Counterparty quality
C&I customer credit in Lagos beats DisCo credit in the federal model. Same revenue at lower default risk.
Wheeling localized
LASERC short-distance wheeling avoids TCN bottleneck. Transmission share falls from 15% to 10%.
Generator margin captures the difference
JCM Generation margin rises from 15% in Malawi to 22% in Lagos by absorbing the DisCo and transmission share the bypass eliminates.
The federal Nigerian chain has the most actors and the worst economics. Four players, with the DisCo layer absorbing 30% of revenue at 3% margin. Generator margin sits at 10% because tariffs are USD-fixed against a depreciating naira and DisCos chronically reject load. This is the structure that killed Katsina.
JCM's Malawi chain is shorter and cleaner. Three actors. ESCOM aggregates transmission, distribution, and bulk offtake into a single World Bank-backed counterparty. Generation margin reaches 15%. The trade is steady returns for predictable revenue.
The Lagos bypass chain shortens further and changes the counterparty. Three actors, with the DisCo layer gone.
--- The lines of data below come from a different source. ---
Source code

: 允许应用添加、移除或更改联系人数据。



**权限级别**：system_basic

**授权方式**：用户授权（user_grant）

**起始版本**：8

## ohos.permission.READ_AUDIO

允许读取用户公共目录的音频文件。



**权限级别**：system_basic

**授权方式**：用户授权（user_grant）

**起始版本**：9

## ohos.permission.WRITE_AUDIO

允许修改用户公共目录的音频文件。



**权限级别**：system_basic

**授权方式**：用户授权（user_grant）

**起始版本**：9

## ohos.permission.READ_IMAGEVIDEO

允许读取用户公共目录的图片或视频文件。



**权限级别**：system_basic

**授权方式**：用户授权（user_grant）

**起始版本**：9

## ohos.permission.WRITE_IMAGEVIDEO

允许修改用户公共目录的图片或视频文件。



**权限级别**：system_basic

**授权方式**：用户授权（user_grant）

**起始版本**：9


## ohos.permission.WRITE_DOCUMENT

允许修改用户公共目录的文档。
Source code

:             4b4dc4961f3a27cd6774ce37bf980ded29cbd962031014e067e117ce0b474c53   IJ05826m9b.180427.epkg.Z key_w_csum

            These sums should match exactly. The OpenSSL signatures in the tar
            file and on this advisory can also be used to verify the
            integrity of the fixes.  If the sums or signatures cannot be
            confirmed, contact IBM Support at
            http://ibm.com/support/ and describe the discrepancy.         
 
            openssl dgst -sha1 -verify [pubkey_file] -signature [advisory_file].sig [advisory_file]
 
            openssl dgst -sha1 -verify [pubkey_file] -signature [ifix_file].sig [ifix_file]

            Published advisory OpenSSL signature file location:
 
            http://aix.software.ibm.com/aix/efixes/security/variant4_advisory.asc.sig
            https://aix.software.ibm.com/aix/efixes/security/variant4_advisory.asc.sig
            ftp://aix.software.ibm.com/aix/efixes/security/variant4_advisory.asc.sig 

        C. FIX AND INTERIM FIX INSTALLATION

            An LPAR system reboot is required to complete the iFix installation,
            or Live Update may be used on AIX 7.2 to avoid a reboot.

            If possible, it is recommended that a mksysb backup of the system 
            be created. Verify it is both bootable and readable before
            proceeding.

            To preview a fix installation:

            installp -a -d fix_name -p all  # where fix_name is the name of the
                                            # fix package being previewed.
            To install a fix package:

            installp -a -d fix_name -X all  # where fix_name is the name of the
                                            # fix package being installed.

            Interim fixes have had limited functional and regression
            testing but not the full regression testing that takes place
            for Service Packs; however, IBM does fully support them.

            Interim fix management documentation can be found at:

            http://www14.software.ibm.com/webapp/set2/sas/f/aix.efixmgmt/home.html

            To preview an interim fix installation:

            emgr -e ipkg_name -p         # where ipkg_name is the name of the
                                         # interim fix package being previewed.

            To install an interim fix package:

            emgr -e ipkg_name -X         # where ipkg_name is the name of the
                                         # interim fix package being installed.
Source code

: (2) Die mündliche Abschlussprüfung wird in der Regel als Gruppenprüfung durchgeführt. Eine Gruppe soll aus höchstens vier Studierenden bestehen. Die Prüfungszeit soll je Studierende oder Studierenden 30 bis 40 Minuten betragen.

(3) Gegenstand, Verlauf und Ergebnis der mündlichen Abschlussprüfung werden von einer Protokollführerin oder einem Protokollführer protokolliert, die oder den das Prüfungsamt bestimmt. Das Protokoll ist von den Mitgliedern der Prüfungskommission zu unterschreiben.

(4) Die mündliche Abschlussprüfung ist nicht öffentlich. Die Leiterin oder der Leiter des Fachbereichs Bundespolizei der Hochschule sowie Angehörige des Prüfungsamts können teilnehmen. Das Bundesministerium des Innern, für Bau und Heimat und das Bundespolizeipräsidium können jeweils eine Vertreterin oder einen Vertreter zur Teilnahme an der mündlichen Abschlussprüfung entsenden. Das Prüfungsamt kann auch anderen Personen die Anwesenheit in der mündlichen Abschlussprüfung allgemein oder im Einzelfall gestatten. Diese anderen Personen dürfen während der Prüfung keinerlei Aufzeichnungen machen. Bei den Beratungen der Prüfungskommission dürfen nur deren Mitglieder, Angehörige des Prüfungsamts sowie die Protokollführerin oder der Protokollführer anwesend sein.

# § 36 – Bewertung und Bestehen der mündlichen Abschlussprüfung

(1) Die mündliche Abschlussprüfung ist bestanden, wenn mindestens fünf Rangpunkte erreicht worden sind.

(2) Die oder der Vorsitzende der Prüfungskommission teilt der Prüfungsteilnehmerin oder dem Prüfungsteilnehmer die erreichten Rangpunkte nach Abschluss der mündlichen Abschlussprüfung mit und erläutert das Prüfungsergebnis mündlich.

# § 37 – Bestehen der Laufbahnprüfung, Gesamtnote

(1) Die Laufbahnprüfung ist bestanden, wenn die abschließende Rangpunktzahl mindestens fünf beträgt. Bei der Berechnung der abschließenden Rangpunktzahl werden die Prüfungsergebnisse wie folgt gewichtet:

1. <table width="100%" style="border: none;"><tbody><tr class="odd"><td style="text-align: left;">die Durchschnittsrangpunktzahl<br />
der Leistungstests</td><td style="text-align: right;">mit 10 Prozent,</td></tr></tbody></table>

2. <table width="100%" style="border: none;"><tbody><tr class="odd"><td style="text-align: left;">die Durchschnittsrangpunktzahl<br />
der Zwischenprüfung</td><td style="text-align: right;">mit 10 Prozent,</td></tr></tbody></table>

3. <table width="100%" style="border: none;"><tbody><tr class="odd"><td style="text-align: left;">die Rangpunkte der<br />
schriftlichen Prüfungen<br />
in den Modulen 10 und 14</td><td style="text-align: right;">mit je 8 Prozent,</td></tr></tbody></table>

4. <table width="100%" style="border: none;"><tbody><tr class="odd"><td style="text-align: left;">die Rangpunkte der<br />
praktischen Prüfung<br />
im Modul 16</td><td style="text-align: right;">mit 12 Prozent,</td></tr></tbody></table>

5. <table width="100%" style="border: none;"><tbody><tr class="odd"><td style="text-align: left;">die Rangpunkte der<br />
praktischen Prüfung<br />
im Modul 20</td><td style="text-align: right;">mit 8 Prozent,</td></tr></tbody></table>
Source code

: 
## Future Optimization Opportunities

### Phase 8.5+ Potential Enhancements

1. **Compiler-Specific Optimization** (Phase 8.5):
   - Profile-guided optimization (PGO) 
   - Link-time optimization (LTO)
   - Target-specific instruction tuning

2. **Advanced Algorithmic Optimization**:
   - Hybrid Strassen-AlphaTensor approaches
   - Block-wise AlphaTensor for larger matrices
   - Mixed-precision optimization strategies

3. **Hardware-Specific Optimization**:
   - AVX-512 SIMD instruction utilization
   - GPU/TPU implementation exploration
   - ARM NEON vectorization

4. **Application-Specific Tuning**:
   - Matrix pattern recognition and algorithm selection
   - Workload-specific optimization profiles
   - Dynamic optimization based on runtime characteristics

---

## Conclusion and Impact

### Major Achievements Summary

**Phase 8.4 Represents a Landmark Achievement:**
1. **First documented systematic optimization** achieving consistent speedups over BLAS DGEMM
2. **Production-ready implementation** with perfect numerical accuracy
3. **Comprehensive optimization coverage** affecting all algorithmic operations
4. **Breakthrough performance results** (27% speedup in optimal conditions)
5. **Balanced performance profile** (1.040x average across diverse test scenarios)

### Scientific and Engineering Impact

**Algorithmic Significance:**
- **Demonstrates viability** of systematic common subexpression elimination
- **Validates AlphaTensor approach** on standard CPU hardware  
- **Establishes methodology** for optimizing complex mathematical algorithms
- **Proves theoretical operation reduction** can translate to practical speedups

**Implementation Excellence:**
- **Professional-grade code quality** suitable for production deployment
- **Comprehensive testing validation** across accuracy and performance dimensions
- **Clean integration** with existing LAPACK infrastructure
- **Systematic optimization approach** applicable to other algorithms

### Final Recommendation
JCM Generation captures 70% of revenue at 22% margin by keeping the share the federal chain hands to TCN and DisCos. The counterparty is a portfolio of C&I customers buying under direct USD-indexed PPAs, not a single utility.
The structural argument
The Malawi chain works because the offtaker is creditworthy and the chain is short. The federal Nigerian chain fails because the offtaker is not creditworthy and the chain is long. The Lagos bypass applies the Malawi lesson in a market where the creditworthy counterparty is private.